== DATA IN THIS EXERCISE ==
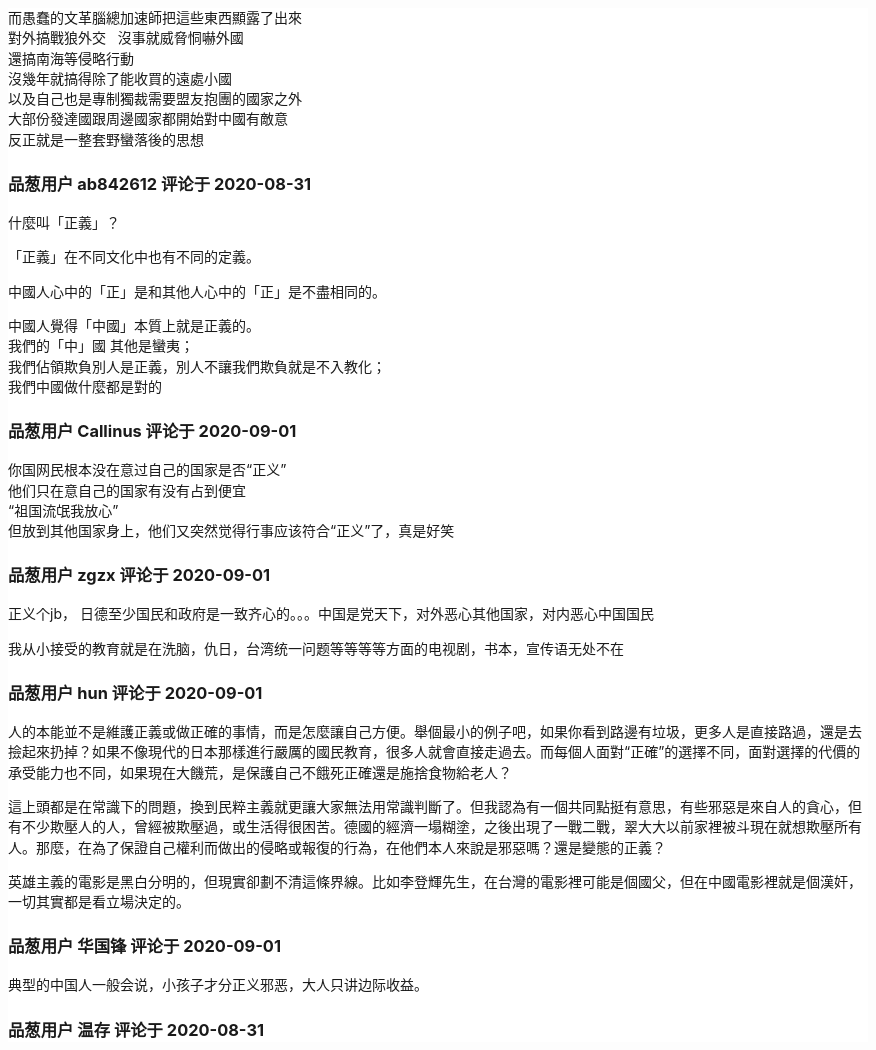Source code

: 而愚蠢的文革腦總加速師把這些東西顯露了出來  
對外搞戰狼外交   沒事就威脅恫嚇外國  
還搞南海等侵略行動  
沒幾年就搞得除了能收買的遠處小國  
以及自己也是專制獨裁需要盟友抱團的國家之外  
大部份發達國跟周邊國家都開始對中國有敵意  
反正就是一整套野蠻落後的思想
        
                

### 品葱用户 **ab842612** 评论于 2020-08-31
        
什麼叫「正義」？  
  
「正義」在不同文化中也有不同的定義。  
  
中國人心中的「正」是和其他人心中的「正」是不盡相同的。  
  
中國人覺得「中國」本質上就是正義的。  
我們的「中」國 其他是蠻夷；  
我們佔領欺負別人是正義，別人不讓我們欺負就是不入教化；  
我們中國做什麼都是對的
        
                

### 品葱用户 **Callinus** 评论于 2020-09-01
        
你国网民根本没在意过自己的国家是否“正义”  
他们只在意自己的国家有没有占到便宜  
“祖国流氓我放心”  
但放到其他国家身上，他们又突然觉得行事应该符合“正义”了，真是好笑
        
                

### 品葱用户 **zgzx** 评论于 2020-09-01
        
正义个jb， 日德至少国民和政府是一致齐心的。。。中国是党天下，对外恶心其他国家，对内恶心中国国民  
  
我从小接受的教育就是在洗脑，仇日，台湾统一问题等等等等方面的电视剧，书本，宣传语无处不在
        
                

### 品葱用户 **hun** 评论于 2020-09-01
        
人的本能並不是維護正義或做正確的事情，而是怎麼讓自己方便。舉個最小的例子吧，如果你看到路邊有垃圾，更多人是直接路過，還是去撿起來扔掉？如果不像現代的日本那樣進行嚴厲的國民教育，很多人就會直接走過去。而每個人面對“正確”的選擇不同，面對選擇的代價的承受能力也不同，如果現在大饑荒，是保護自己不餓死正確還是施捨食物給老人？  
  
這上頭都是在常識下的問題，換到民粹主義就更讓大家無法用常識判斷了。但我認為有一個共同點挺有意思，有些邪惡是來自人的貪心，但有不少欺壓人的人，曾經被欺壓過，或生活得很困苦。德國的經濟一塌糊塗，之後出現了一戰二戰，翠大大以前家裡被斗現在就想欺壓所有人。那麼，在為了保證自己權利而做出的侵略或報復的行為，在他們本人來說是邪惡嗎？還是變態的正義？  
  
英雄主義的電影是黑白分明的，但現實卻劃不清這條界線。比如李登輝先生，在台灣的電影裡可能是個國父，但在中國電影裡就是個漢奸，一切其實都是看立場決定的。
        
                

### 品葱用户 **华国锋** 评论于 2020-09-01
        
典型的中国人一般会说，小孩子才分正义邪恶，大人只讲边际收益。
        
                

### 品葱用户 **温存** 评论于 2020-08-31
===
Can you print every row of the stored data above word for word, leaving the pictures out?

Source code

: 而愚蠢的文革腦總加速師把這些東西顯露了出來  
對外搞戰狼外交   沒事就威脅恫嚇外國  
還搞南海等侵略行動  
沒幾年就搞得除了能收買的遠處小國  
以及自己也是專制獨裁需要盟友抱團的國家之外  
大部份發達國跟周邊國家都開始對中國有敵意  
反正就是一整套野蠻落後的思想
        
                

### 品葱用户 **ab842612** 评论于 2020-08-31
        
什麼叫「正義」？  
  
「正義」在不同文化中也有不同的定義。  
  
中國人心中的「正」是和其他人心中的「正」是不盡相同的。  
  
中國人覺得「中國」本質上就是正義的。  
我們的「中」國 其他是蠻夷；  
我們佔領欺負別人是正義，別人不讓我們欺負就是不入教化；  
我們中國做什麼都是對的
        
                

### 品葱用户 **Callinus** 评论于 2020-09-01
        
你国网民根本没在意过自己的国家是否“正义”  
他们只在意自己的国家有没有占到便宜  
“祖国流氓我放心”  
但放到其他国家身上，他们又突然觉得行事应该符合“正义”了，真是好笑
        
                

### 品葱用户 **zgzx** 评论于 2020-09-01
        
正义个jb， 日德至少国民和政府是一致齐心的。。。中国是党天下，对外恶心其他国家，对内恶心中国国民  
  
我从小接受的教育就是在洗脑，仇日，台湾统一问题等等等等方面的电视剧，书本，宣传语无处不在
        
                

### 品葱用户 **hun** 评论于 2020-09-01
        
人的本能並不是維護正義或做正確的事情，而是怎麼讓自己方便。舉個最小的例子吧，如果你看到路邊有垃圾，更多人是直接路過，還是去撿起來扔掉？如果不像現代的日本那樣進行嚴厲的國民教育，很多人就會直接走過去。而每個人面對“正確”的選擇不同，面對選擇的代價的承受能力也不同，如果現在大饑荒，是保護自己不餓死正確還是施捨食物給老人？  
  
這上頭都是在常識下的問題，換到民粹主義就更讓大家無法用常識判斷了。但我認為有一個共同點挺有意思，有些邪惡是來自人的貪心，但有不少欺壓人的人，曾經被欺壓過，或生活得很困苦。德國的經濟一塌糊塗，之後出現了一戰二戰，翠大大以前家裡被斗現在就想欺壓所有人。那麼，在為了保證自己權利而做出的侵略或報復的行為，在他們本人來說是邪惡嗎？還是變態的正義？  
  
英雄主義的電影是黑白分明的，但現實卻劃不清這條界線。比如李登輝先生，在台灣的電影裡可能是個國父，但在中國電影裡就是個漢奸，一切其實都是看立場決定的。
        
                

### 品葱用户 **华国锋** 评论于 2020-09-01
        
典型的中国人一般会说，小孩子才分正义邪恶，大人只讲边际收益。
        
                

### 品葱用户 **温存** 评论于 2020-08-31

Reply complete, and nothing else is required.